The real work was neighboring.
And then something beautiful and unexpected happened. It can go that way on some occasions. Many, maybe all, seemed to be neighboring almost naturally.
People who sometimes wear divisive identity symbols — the kind that can tighten some people’s bellies — sat down with others, used their good manners, picked up forks, and talked about grandchildren, football, health concerns, and recipes. In their own naturally good-hearted ways. they practiced sharing. They listened-to-learn. They stayed curious. They brought an open, caring heart. They allowed for people to have many dimensions.
The room softened.
Rueben Mayes, former Seahawks player, stopped by to support the community meal and community in general. His presence added a spark of delight, but what moved me most was not celebrity — it was the way conversation returned to the center.
Handshakes. Stories. Laughter. The work of love unfolding at plastic tables.
It struck me that these five mindsets are remarkably similar to compassion practice. In compassion circles, we also share honestly, listen deeply, stay curious, bring warmth, and remember our common humanity.
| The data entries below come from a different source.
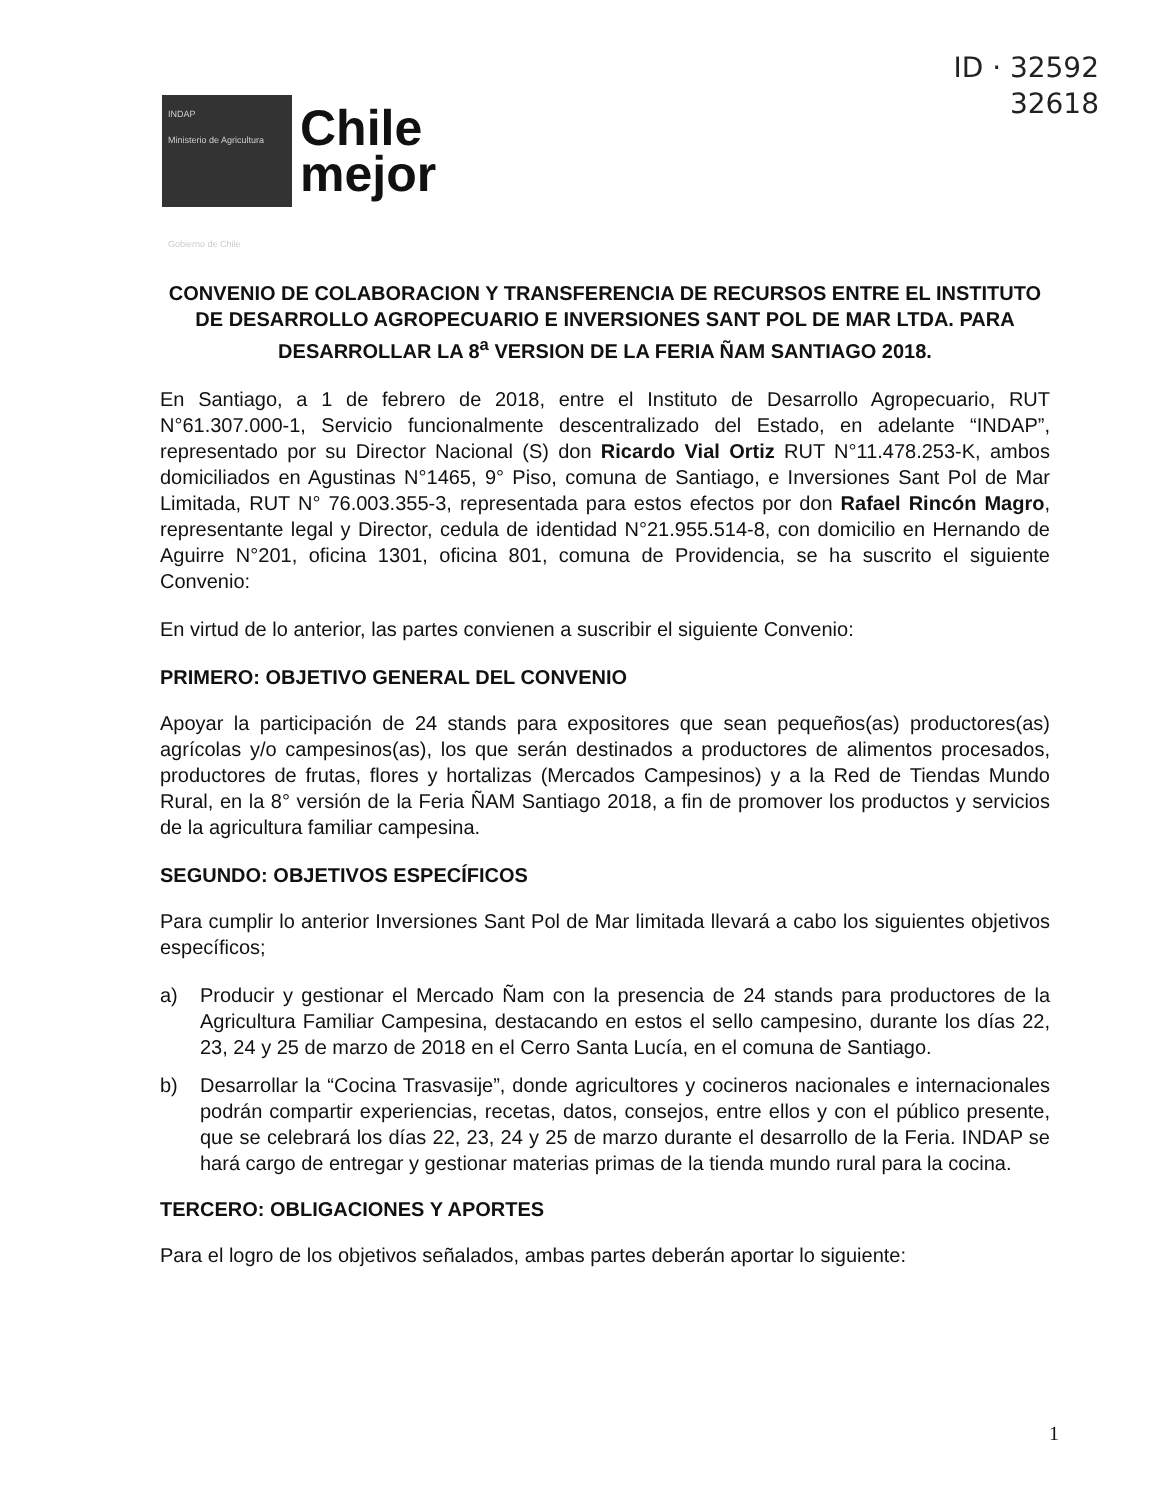ID · 32592
32618
INDAP
Ministerio de Agricultura
Gobierno de Chile
Chile
mejor
CONVENIO DE COLABORACION Y TRANSFERENCIA DE RECURSOS ENTRE EL INSTITUTO DE DESARROLLO AGROPECUARIO E INVERSIONES SANT POL DE MAR LTDA. PARA DESARROLLAR LA 8<sup>a</sup> VERSION DE LA FERIA ÑAM SANTIAGO 2018.
En Santiago, a 1 de febrero de 2018, entre el Instituto de Desarrollo Agropecuario, RUT N°61.307.000-1, Servicio funcionalmente descentralizado del Estado, en adelante “INDAP”, representado por su Director Nacional (S) don Ricardo Vial Ortiz RUT N°11.478.253-K, ambos domiciliados en Agustinas N°1465, 9° Piso, comuna de Santiago, e Inversiones Sant Pol de Mar Limitada, RUT N° 76.003.355-3, representada para estos efectos por don Rafael Rincón Magro, representante legal y Director, cedula de identidad N°21.955.514-8, con domicilio en Hernando de Aguirre N°201, oficina 1301, oficina 801, comuna de Providencia, se ha suscrito el siguiente Convenio:
En virtud de lo anterior, las partes convienen a suscribir el siguiente Convenio:
PRIMERO: OBJETIVO GENERAL DEL CONVENIO
Apoyar la participación de 24 stands para expositores que sean pequeños(as) productores(as) agrícolas y/o campesinos(as), los que serán destinados a productores de alimentos procesados, productores de frutas, flores y hortalizas (Mercados Campesinos) y a la Red de Tiendas Mundo Rural, en la 8° versión de la Feria ÑAM Santiago 2018, a fin de promover los productos y servicios de la agricultura familiar campesina.
SEGUNDO: OBJETIVOS ESPECÍFICOS
Para cumplir lo anterior Inversiones Sant Pol de Mar limitada llevará a cabo los siguientes objetivos específicos;
a) Producir y gestionar el Mercado Ñam con la presencia de 24 stands para productores de la Agricultura Familiar Campesina, destacando en estos el sello campesino, durante los días 22, 23, 24 y 25 de marzo de 2018 en el Cerro Santa Lucía, en el comuna de Santiago.
b) Desarrollar la “Cocina Trasvasije”, donde agricultores y cocineros nacionales e internacionales podrán compartir experiencias, recetas, datos, consejos, entre ellos y con el público presente, que se celebrará los días 22, 23, 24 y 25 de marzo durante el desarrollo de la Feria. INDAP se hará cargo de entregar y gestionar materias primas de la tienda mundo rural para la cocina.
TERCERO: OBLIGACIONES Y APORTES
Para el logro de los objetivos señalados, ambas partes deberán aportar lo siguiente:
1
The angle may differ slightly — compassion often begins with suffering, but both invite us to create spaces where people can be known and understood and cared about and…yes, loved and neighbored. And, again, it seems to not be all that new.
Much of this modern research echoes the timeless wisdom of Dale Carnegie’s How to Win Friends and Influence People. Show genuine interest. Listen more than you speak. Encourage others to talk about themselves. What once sounded like social advice is now backed by decades of psychological evidence linking responsiveness to happiness and health.
Perhaps compassion and love sometimes suffer from a branding problem. They can sound sentimental or ideological. But who objects to genuine interest? Who resists being truly heard? To having friends and neighbors?
This Valentine’s Day, romance will take center stage. And romance matters. But maybe the deeper invitation is this: expand the circle of love.

Romance becomes real when we risk one honest sentence.
Friendship becomes real when we say, “I’ve missed you,” and listen for the answer.
Parenting becomes real when we ask one more curious question before correcting. Work becomes more humane when we see the human being behind the role.
Community becomes possible when we treat one another as neighbors rather than opponents.
Becoming real is not about becoming flawless. It is about changing the conversations...entering them with warm-hearted, curious, good intentions to be... a neighbor, a friend, even a lover.
If you are not feeling loved this February, perhaps the answer is not more elaborate gestures. Set your intention around love or neighboring or compassion or friendship or being Real - pick your term. Then:
Go first.
Offer one true sentence.
Ask one more curious question.
Bring an open heart.
Hold complexity.
Stay in it for the long haul.
The Velveteen Rabbit became real because someone loved him long enough.
Maybe we become real the same way.
Through conversations where we practice neighboring — patiently, curiously, warmly — until love is not just present, but felt.
That is the good life!
How might we feel loved, journey together to The Good Life, especially this month of hearts and flowers by neighboring - being real and practicing the five mindsets (sharing, listening-to learn, radical curiosity, open heartedness, multiplicity) or compassion or dig out the old copy of Dale Carnegie and remember how to make friends the old-fashioned, timeless way?